* _Prompt_
The result should be a faithful copy of every entry below, with the pictures left out.

* _Dataset content_
———

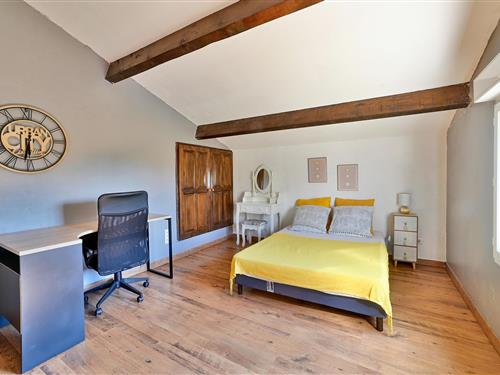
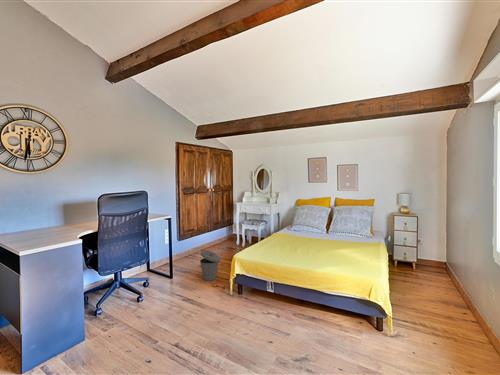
+ trash can [199,249,222,282]
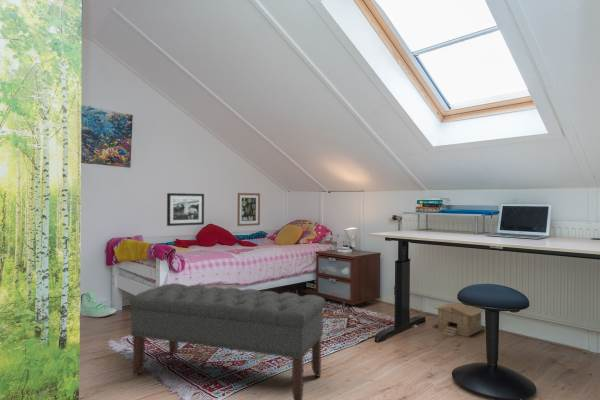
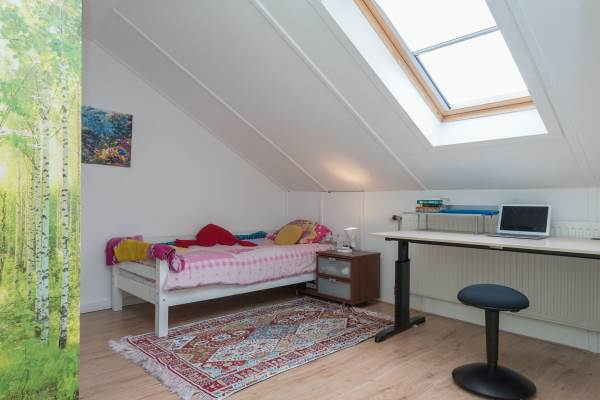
- wall art [237,192,261,227]
- picture frame [166,192,205,227]
- sneaker [80,290,117,318]
- toy house [433,302,485,338]
- bench [128,282,326,400]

———

* _Exercise output_
+ trash can [199,249,222,282]
- wall art [237,192,261,227]
- picture frame [166,192,205,227]
- sneaker [80,290,117,318]
- toy house [433,302,485,338]
- bench [128,282,326,400]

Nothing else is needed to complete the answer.